**BRANO PROPOSTO**

Ma a dosi continue, giorno dopo giorno, a partire dalla dichiarazione giustamente soddisfatta (dopo quattordici omicidi!) quasi trionfale degli inquirenti, uno spettacolo che a quello della risata di cui parlavamo prima, l’ha fatto divertire davvero tanto, e per tanto tempo. Anche adesso ogni volta che ci ripensa quasi quasi ci riprova.
Ci accontentiamo di questo caso?
Sono sicuro che se chiedessimo a Gabriella qualche altra analogia, ci direbbe: “Ma allora Simonetta Cesaroni, Serena Mollicone, Samuele Lorenzi, Simone Allegretti, Maria Geusa, Meredith Kercher, Elisa Claps; continuate pure da soli risponderebbe lei, tanto non potete sbagliare!
E quale rito più divertente, giù nell’antro, che riproporre in eterno spiedini di bimbi, libagioni del sangue di ogni qualità di giovani uomini e donne, da soli o in coppia, e buon brodo di qualche vecchia, semplice gallina di contorno? E via così, il metodo è sempre lo stesso.

(Dati raccolti)

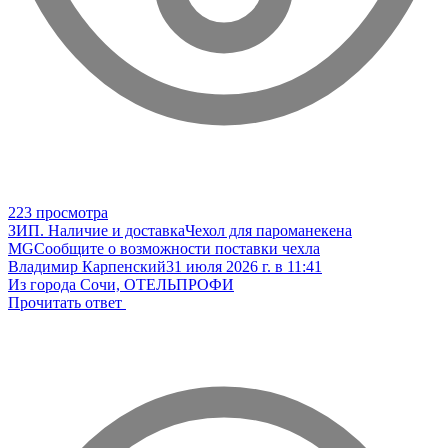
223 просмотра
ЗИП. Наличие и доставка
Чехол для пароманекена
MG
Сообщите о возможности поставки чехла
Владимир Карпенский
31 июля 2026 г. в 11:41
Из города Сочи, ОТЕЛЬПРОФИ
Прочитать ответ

* * *

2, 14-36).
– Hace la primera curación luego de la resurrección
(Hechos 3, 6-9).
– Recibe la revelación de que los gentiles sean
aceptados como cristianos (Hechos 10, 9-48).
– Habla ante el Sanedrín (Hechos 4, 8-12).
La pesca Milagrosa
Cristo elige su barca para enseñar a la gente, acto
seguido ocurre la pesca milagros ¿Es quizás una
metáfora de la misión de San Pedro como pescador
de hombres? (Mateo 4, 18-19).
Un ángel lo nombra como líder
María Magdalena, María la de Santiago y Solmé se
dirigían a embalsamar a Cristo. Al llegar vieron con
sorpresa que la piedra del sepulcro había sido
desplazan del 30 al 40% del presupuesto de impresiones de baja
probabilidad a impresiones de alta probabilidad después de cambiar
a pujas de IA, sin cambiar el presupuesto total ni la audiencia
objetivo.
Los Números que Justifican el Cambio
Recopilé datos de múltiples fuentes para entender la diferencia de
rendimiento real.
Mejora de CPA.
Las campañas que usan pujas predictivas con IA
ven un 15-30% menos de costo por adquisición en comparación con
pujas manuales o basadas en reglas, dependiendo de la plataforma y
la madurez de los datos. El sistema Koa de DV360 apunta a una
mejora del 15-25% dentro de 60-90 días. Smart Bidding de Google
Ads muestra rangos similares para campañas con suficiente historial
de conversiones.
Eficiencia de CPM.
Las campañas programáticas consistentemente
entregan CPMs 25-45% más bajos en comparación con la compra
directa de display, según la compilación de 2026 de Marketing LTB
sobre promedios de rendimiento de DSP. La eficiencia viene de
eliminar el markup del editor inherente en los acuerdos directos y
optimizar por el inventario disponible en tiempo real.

**CONSEGNA 1**
Indica se ciascuna affermazione concorda con il brano proposto, rispondendo sì o no e citando alla lettera le parole decisive: (a) tra i nomi che Gabriella elencherebbe compare Meredith Kercher; (b) la dichiarazione degli inquirenti arrivò dopo dieci omicidi; (c) il metodo cambia di volta in volta.
**CONSEGNA 2**
Prosegui il brano proposto sui delitti di cronaca a partire dalla sua ultima frase.

**RISPOSTA 1**
(a) Sì: "Simonetta Cesaroni, Serena Mollicone, Samuele Lorenzi, Simone Allegretti, Maria Geusa, Meredith Kercher, Elisa Claps".
(b) No: "(dopo quattordici omicidi!)".
(c) No: "il metodo è sempre lo stesso".

**RISPOSTA 2**
Sempre in croce. Nelle sue varianti naturalmente. E sempre in una cornice confusa, sempre disorientante di comparse, attori, addetti ai lavori e spettatori che vagano come gli asini tra i suoni.
Vogliamo anche elencare qualche altro caso di quelli più antichi?
Uno per tutti: Qualcuno che duemila anni fa si tentò di far morire in Croce; solo che con Lui il rito non è riuscito!
Ma cosa deve accadere di peggio in questo mondo perché si aprano gli occhi di tutti noi?
Quante volte ancora Gabriella dovrà spiegare ciò che in molti luoghi è ben conosciuto? Ma purtroppo anche ben nascosto!
Vedrete che tra un po’ – come sempre del resto, perché tra i commensali maiali ce n’è sempre qualcuno che è più noto degli altri e c’è magari qualche figlio della regina di turno che imprudentemente ha lasciato tracce di sé – interverranno i “servizi” a mettere le cose in ordine.
E loro sanno sempre come fare a mettere tutto a posto per l’interesse del Paese!
Come un tempo si diceva: per il bene del trono e dell’altare.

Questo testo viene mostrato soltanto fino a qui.